第一章 父なき世界(一七二三~一七四六年)
第二章 洞窟、樹木、泉(一七四六~一七五九年)
第三章 ペン・ナイフと嗅ぎタバコ入れ(一七五九年)
第四章 袋かつらの不信心者(一七五九~一七七六年)
第五章 果樹園の手長猿(一七七六年)
第六章 決死の任務(一七七六~一七九〇年)

 章題が村上春樹の小説のように奇妙なものになっていることに気づかれるだろう。これは率直にいえばバカン氏の文学的な趣味が露出しているとも言えるが、再読してみるとこの章題の効果に気がつくだろう。詩的なイメージから章の要点が想起されやすい。
 もう一点、年代風に並んでいるように見えるのだが、三章と五章が単独年になっていることに気がつくはずだ。簡単に言えば、三章が「道徳感情論」、五章が「国富論」をそれぞれ解説しているためでもある。で、あるならなぜそうわかりやすく標題にしないのかだが、この二著については他の章でも改訂史とともに語られているという理由もあるだろう。これらの章だけで二著の解説として取り出すことはできない。
 評伝として見れば、時代背景の描写もだが、デーヴィッド・ヒュームとの交流なども絶妙な機微で描かれている。同様にスミスとケネーの関係、さらにスミスのパトロンなどの関係の解説も興味深い。こうした記述にはバカン氏の圧倒的な教養がにじみ出ていて、そこもぞっとする怖さがある。
 反面、ありがちな評伝記者が対象に過剰な思い入れをするような傾向は極力抑制され、アダム・スミス自身の描写としては、一見つまらないようにも見える。だが、再読していくと、じんわりと、ああ、スミスというのは、現代でいう理系オタ的な性質にラテン語学者を乗せたような人であったから、こうなったのではないかという確信的な印象と、同時代からは放心した出っ歯で議論はKYという人物に見られたが内面からの世界や人々への視線は、手の込んだオタアニメのような分析力を持っていたことが、これも得心できる。本書は、その抑制の解除の手前の、バカン氏の詩情的な思いで終わる。
 堂目氏の著作がスミス思想をスキーマティックに整理したのとは対比的に、バカン氏の著作は一見理性を精巧に駆使したようでいながら、詩情的な直感を駆使していく箇所が多い。次のような説明は、さらっと読むとごく普通のスミス思想理解のように見えるかもしれない。
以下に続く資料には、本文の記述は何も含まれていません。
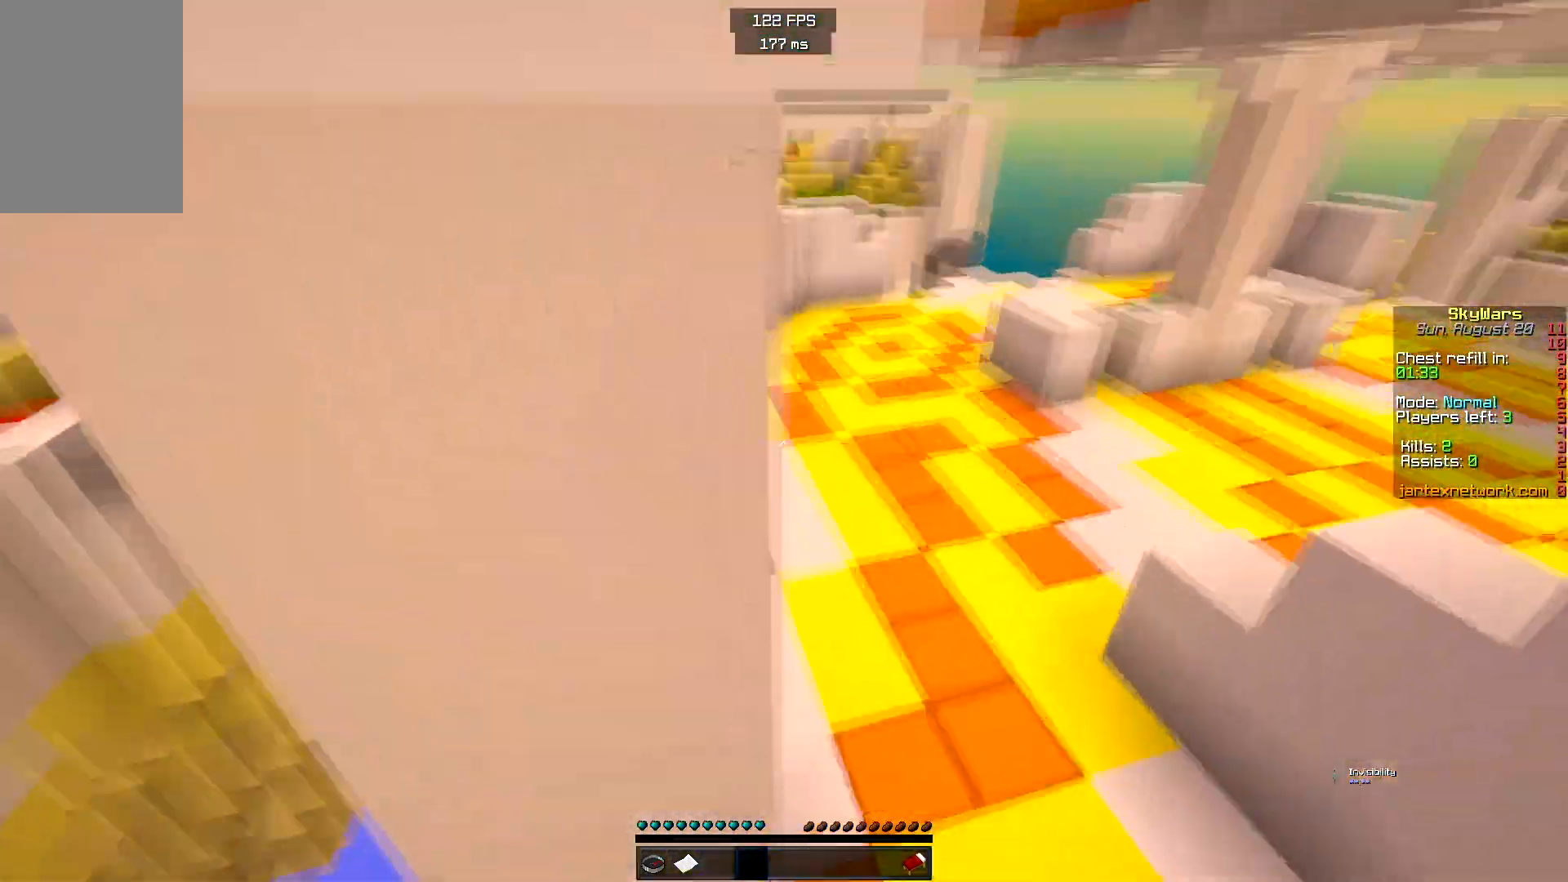
{"keys": ["w"], "mouse": [], "events": [[233, "a", "down"], [250, "d", "up"], [417, "a", "up"]]}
 スミスは心理という観点から道徳に関する判断の原理を示した後、この原理がどのように機能しているかを示していく。どの場合にも、人は行動の結果よりも動機を重視し、行動の利点よりも適切さに関心をもつとスミスは語る。感情の適切さや行動の利点に関しては、良心がどのように判断するかを考えるのではなく(日曜学校ではそう教えられるだろうが)、社会がどう判断するかを考える。社会の見方に鋭敏になることで、人は自分自身の外見や行動を観察し、判断を下すようになる。

 私の関心が過剰な思いを招いているのかもしれないが、この段落のなかにカントやヘーゲル、アーレントいった思想家の思想の類似性を見るし、なにより行動経済学の前提のような視点を読む。おそらくバカン氏にもその企図があり、「感情の適切さや行動の利点に関しては、良心がどのように判断するかを考えるのではなく、社会がどう判断するか」という点に、「道徳感情論」の経済学的な卓見をスミスに見ている。くどいが、「道徳感情論」がスミスの人間観を構成し、その上に経済学が成立しているという視点ではない。そうではなく、人の感情に起因する行動それ自体に、経済学として捨象できる原理性が潜んでいることをスミスは直感している。

ヒュームは、二枚の鏡を向かい合わせたように、同感が人と人の間で反射すると書いている。スミスによれば、社会とは「鏡であり、これがあるからこそ、人はある程度まで、他人の目を通して、人間の行動の適切さを吟味できるのである」。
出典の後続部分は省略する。